Accordingly, when the display system is switched off, the modified driving signals are supplied to the liquid crystal display 7 and then the system is completely shut off after the time delay. This is schematically illustrated in Figure 3.
While several embodiments have been specifically described, it is to be appreciated that modifications and variations can be made. Particularly, although a driving signal pattern is illustrated in Figure 2(A), various types of driving signal patterns have been employed.

Claims

A driving and switching off circuit (1,3) for a liquid crystal display device (7) having a ferroelectric liquid crystal layer and a plurality of pixels, each pixel having the capability of exhibiting two states in accordance with an electric field applied thereto, said circuit (1,3) comprising:
driving means (3) for applying an erasing drive signal to said display device (7) in response to a turn-off signal, to cause all of said pixels to uniformly exhibit one of said two states;
characterized by
delay means (RB, CB) for providing a delay turn-off signal ending after a time delay during which said erasing drive signal is applied to the display device (7); and
means (TR1,TR2) responsive to said delay means (RB,CB) for switching off said display device (7) at the end of said time delay.
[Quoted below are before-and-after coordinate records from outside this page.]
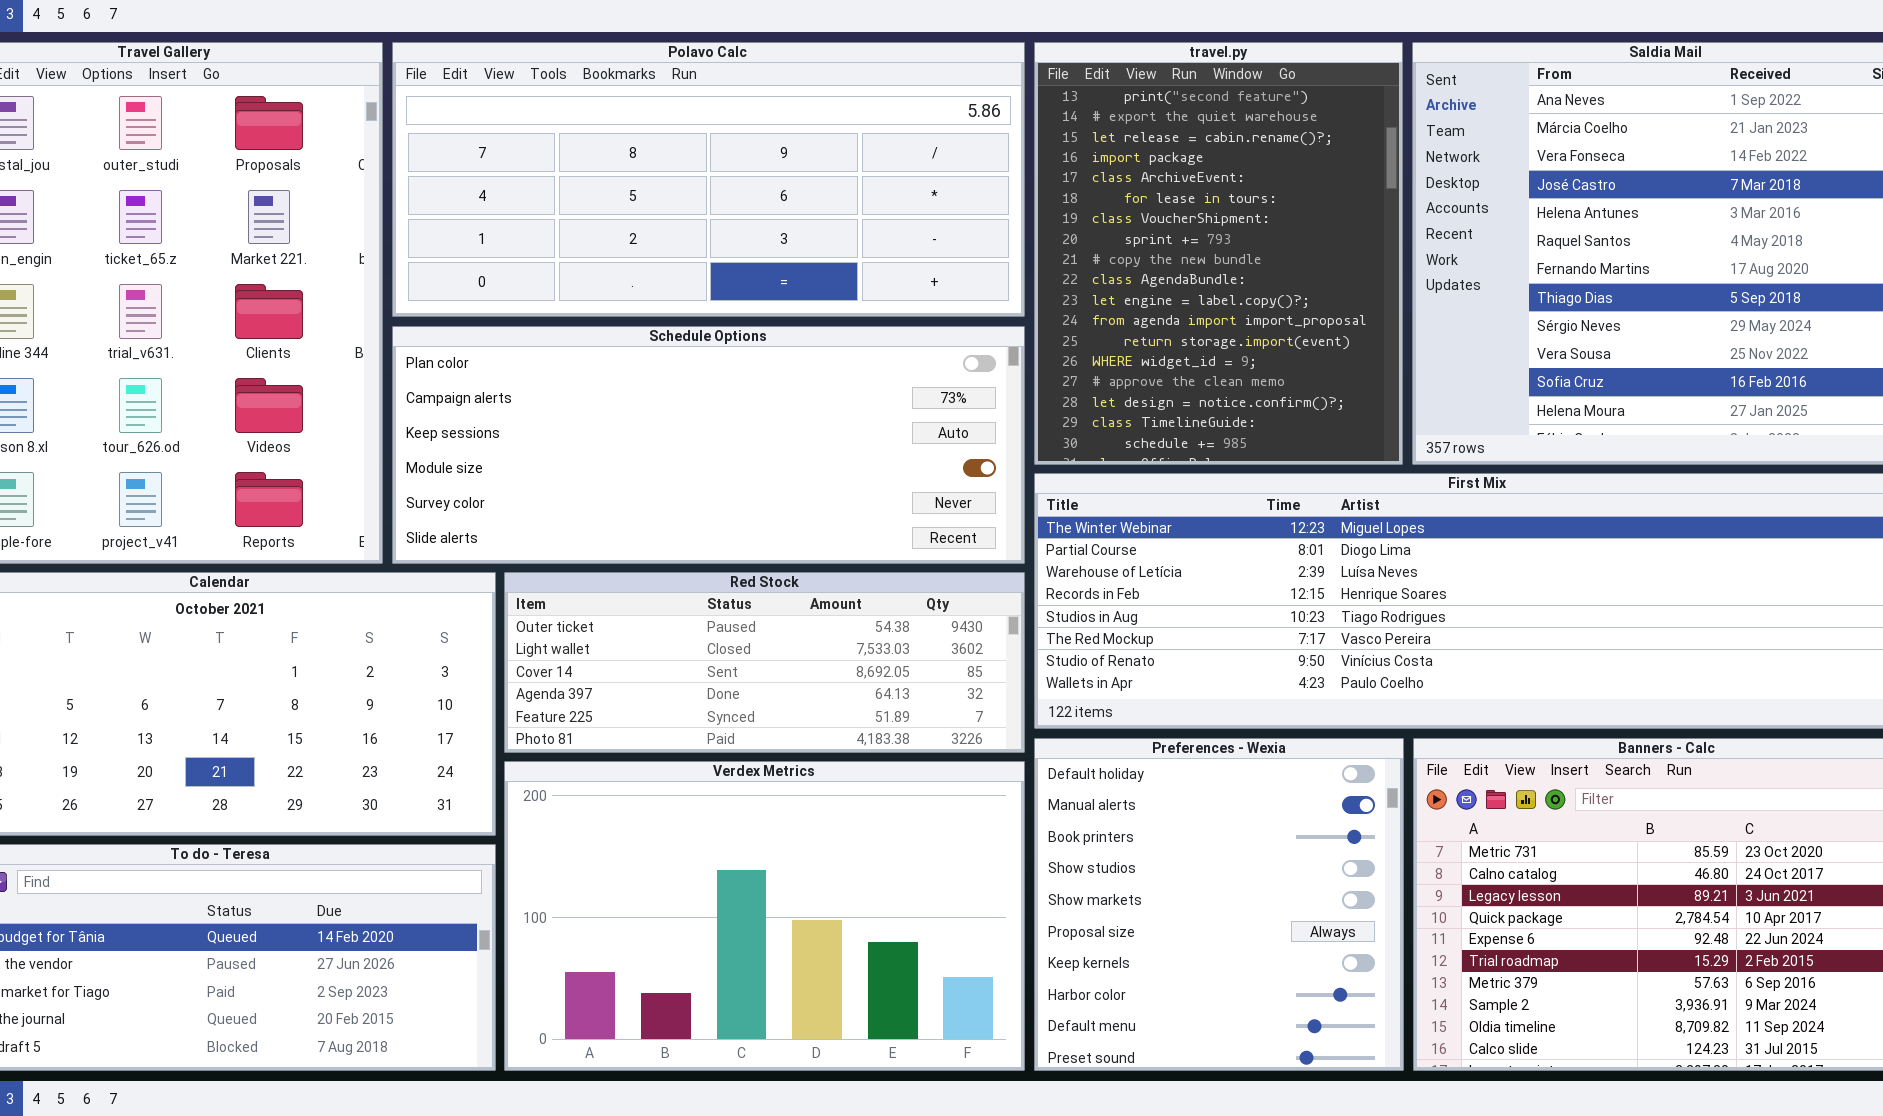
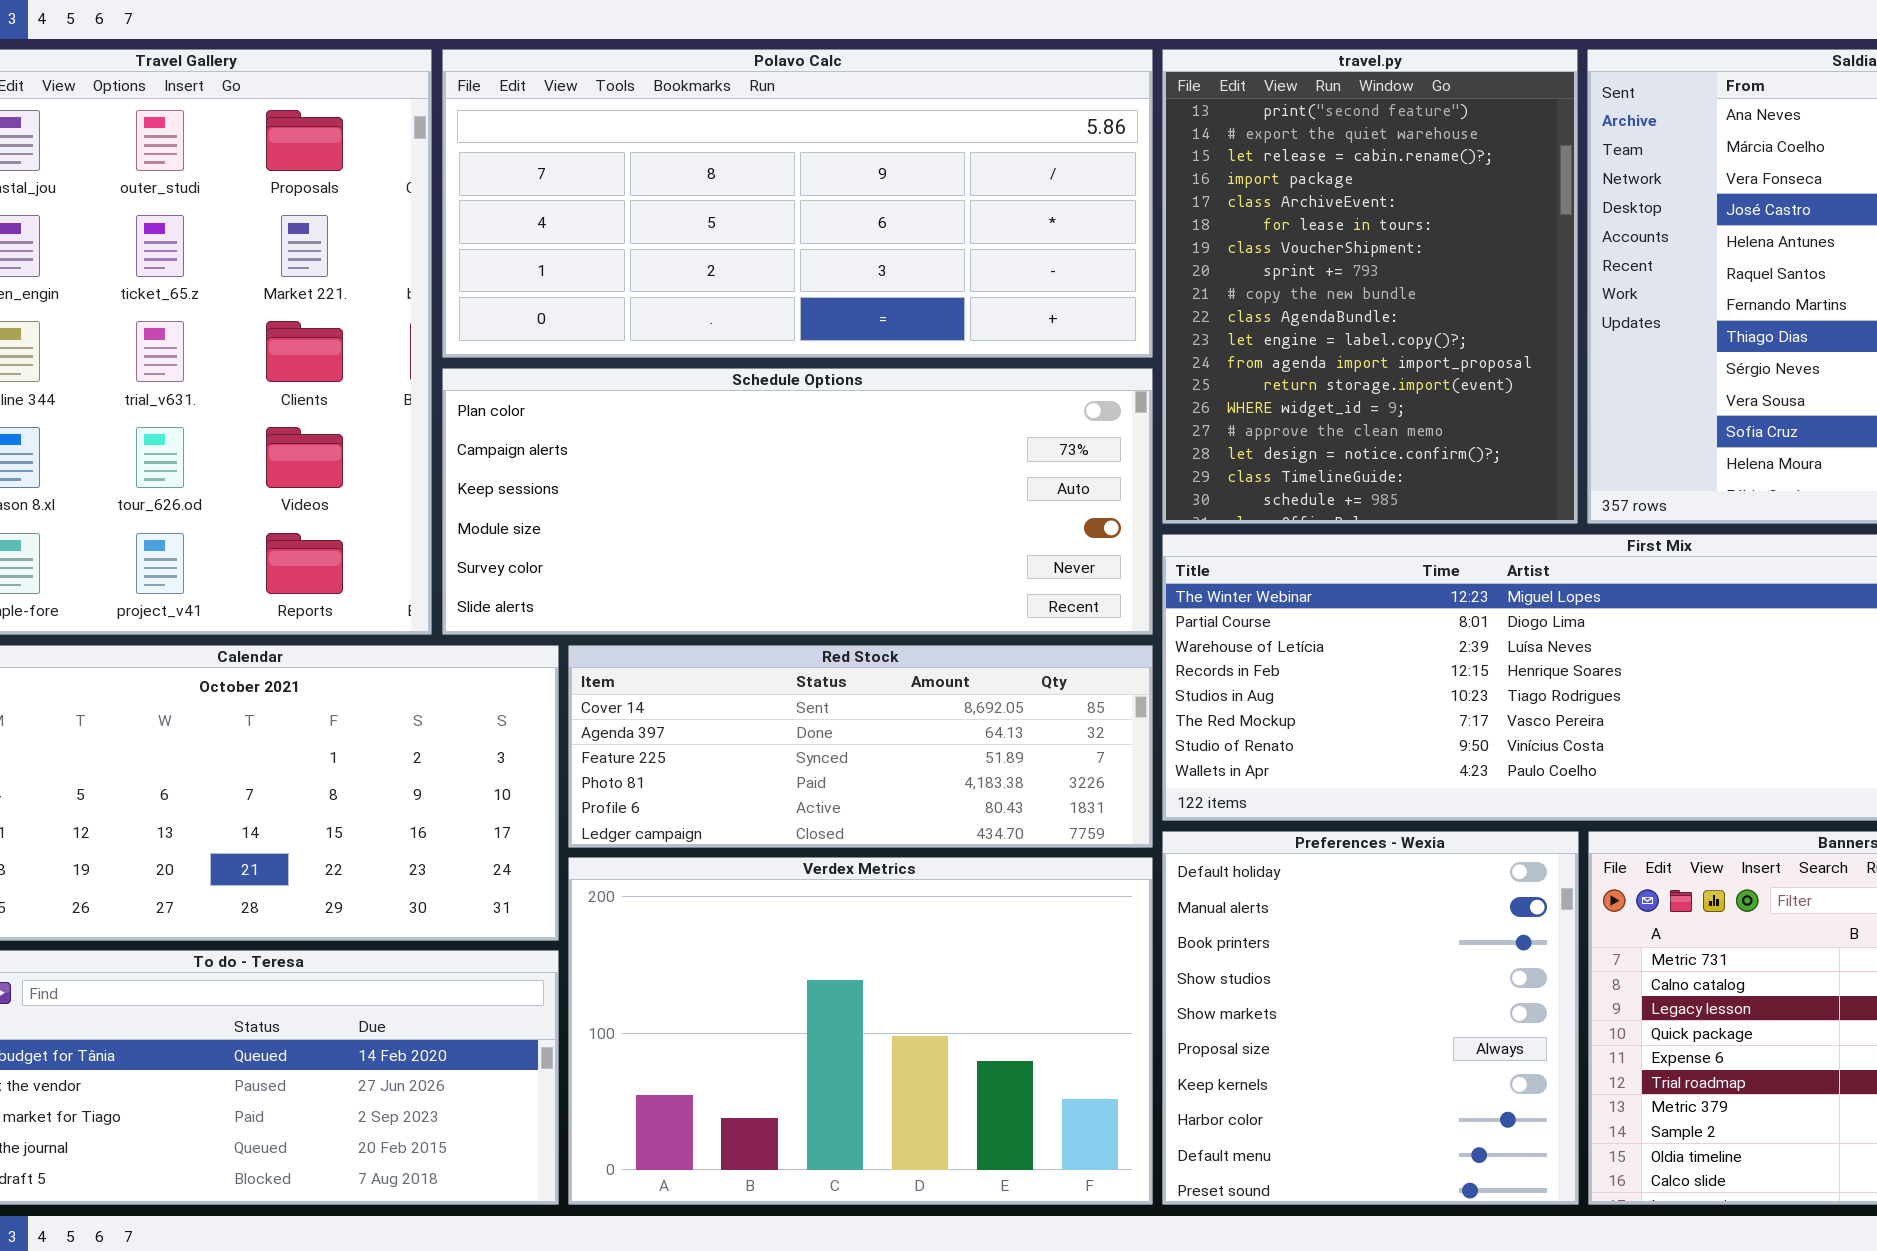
Red Stock: [504,572,1025,753] -> [568,645,1153,848], scrolled down 2 rows

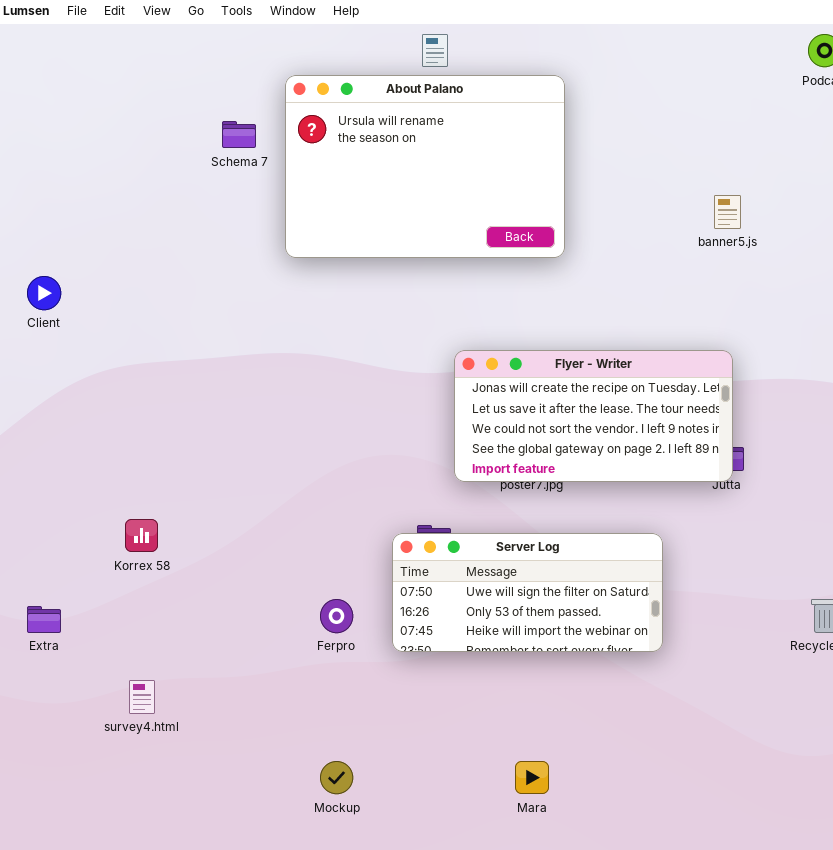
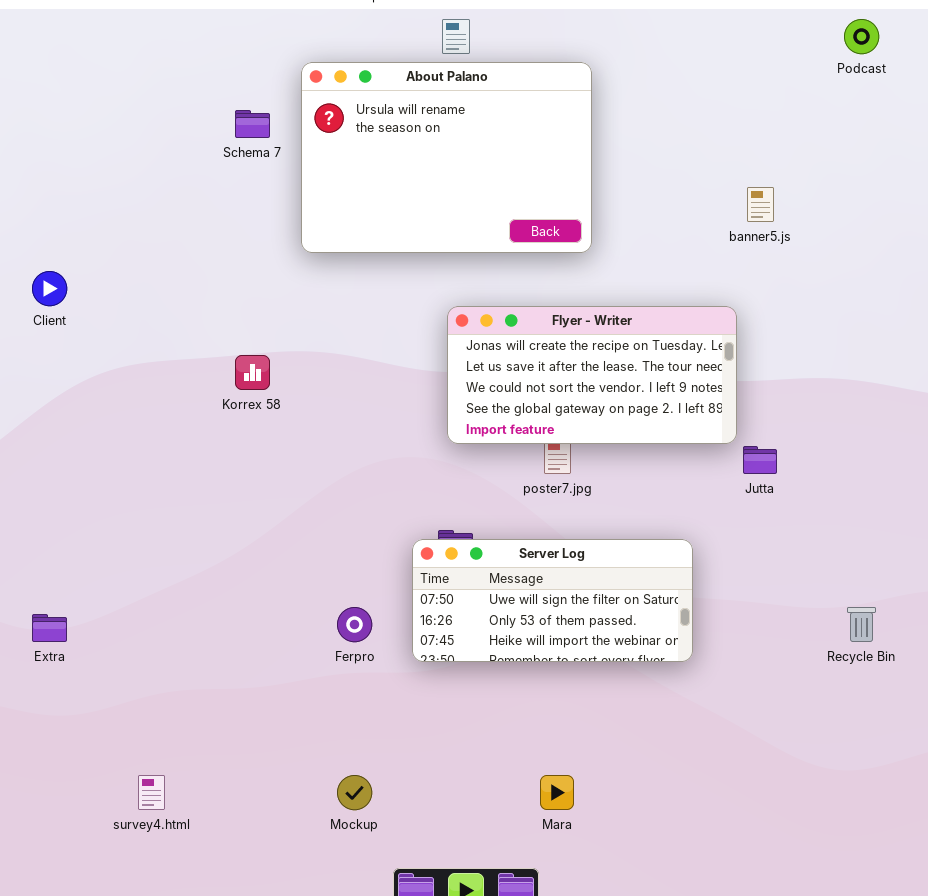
Flyer - Writer: [454,350,733,482] -> [447,306,737,444], moved
Korrex 58: [125,519,158,552] -> [235,355,270,390], moved
survey4.html: [129,680,155,714] -> [138,775,165,810], moved

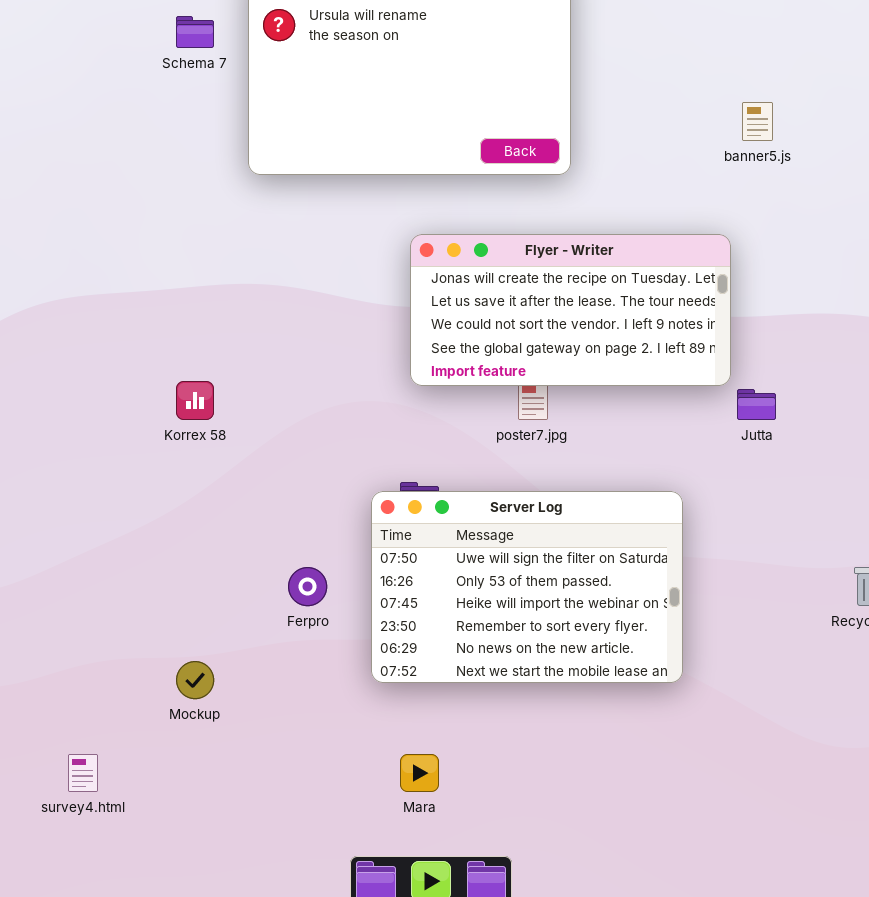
Korrex 58: [235,355,270,390] -> [176,381,214,420], moved
Server Log: [412,539,693,662] -> [371,491,683,683], resized
Mockup: [337,775,372,810] -> [176,661,214,699], moved
Mara: [540,775,574,810] -> [400,754,439,792], moved

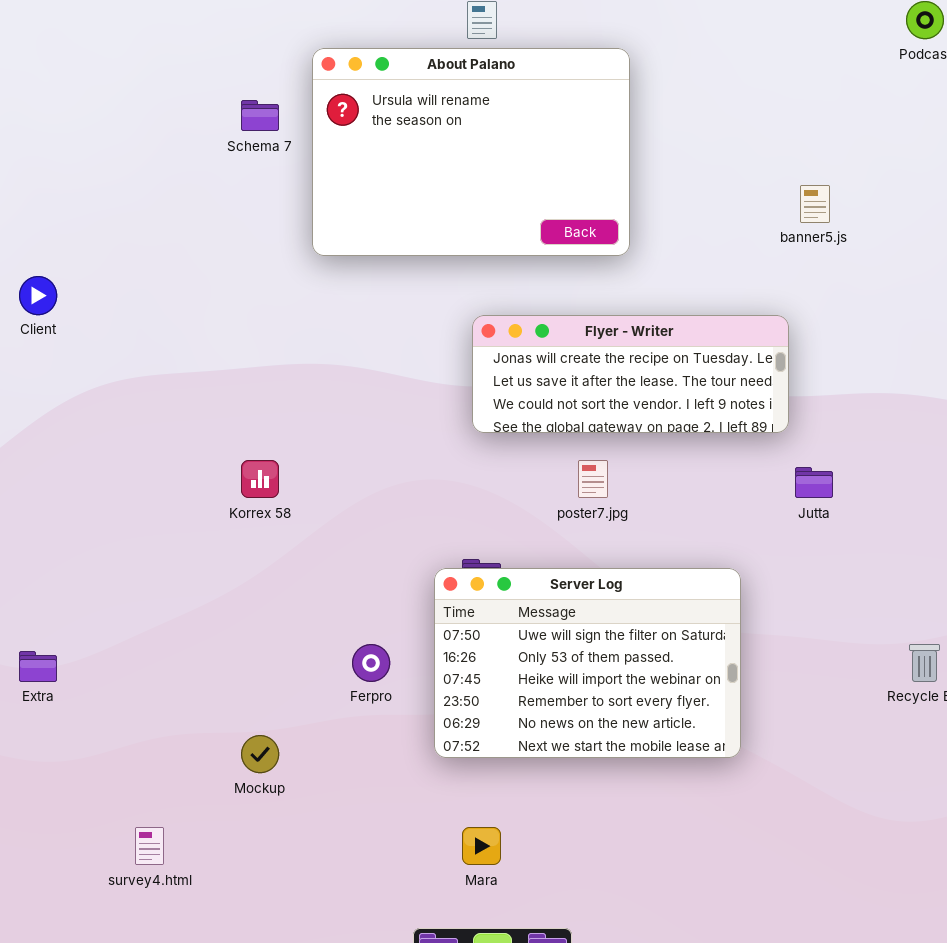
Flyer - Writer: [410,234,731,386] -> [472,315,789,433], resized

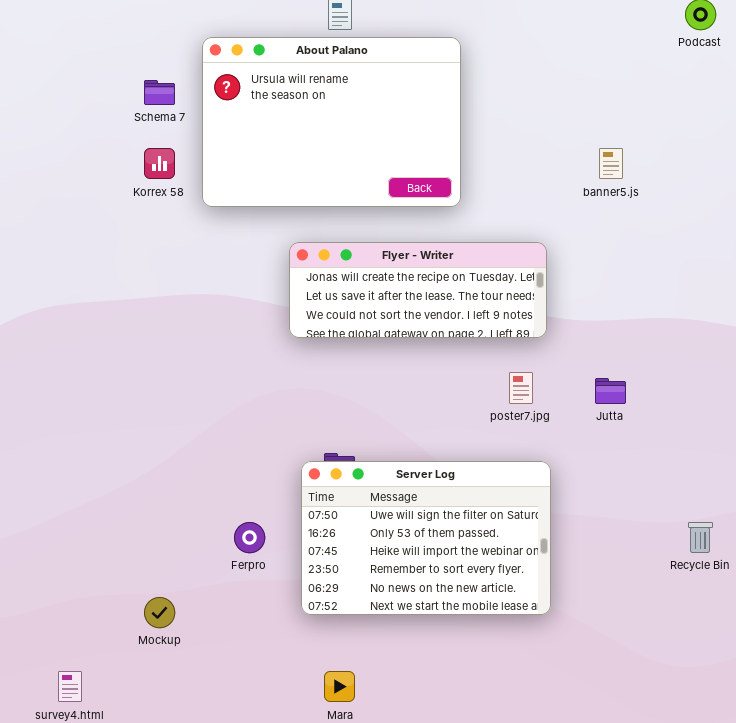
Flyer - Writer: [472,315,789,433] -> [289,242,547,338], moved
Korrex 58: [241,460,279,498] -> [144,148,175,179], moved
poster7.jpg: [578,460,608,498] -> [509,372,533,404], moved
A method for driving and switching off a liquid crystal display device (7) having a ferroelectric liquid crystal layer and a plurality of pixels, each pixel having the capability of exhibiting two states in accordance with an electric field applied thereto, said method comprising the steps of:
generating a turn-off signal to turn off said display device (7);
applying an erasing drive signal, in response to said turn-off signal, to said display device (7) to cause all of said pixels to uniformly exhibit one of said two states; and
delaying said turn-off signal to provide a delay turn-off signal ending after a time delay during which said erasing drive signal is applied to the display device (7);
thereafter, at the end of said time delay, switching off said display device (7).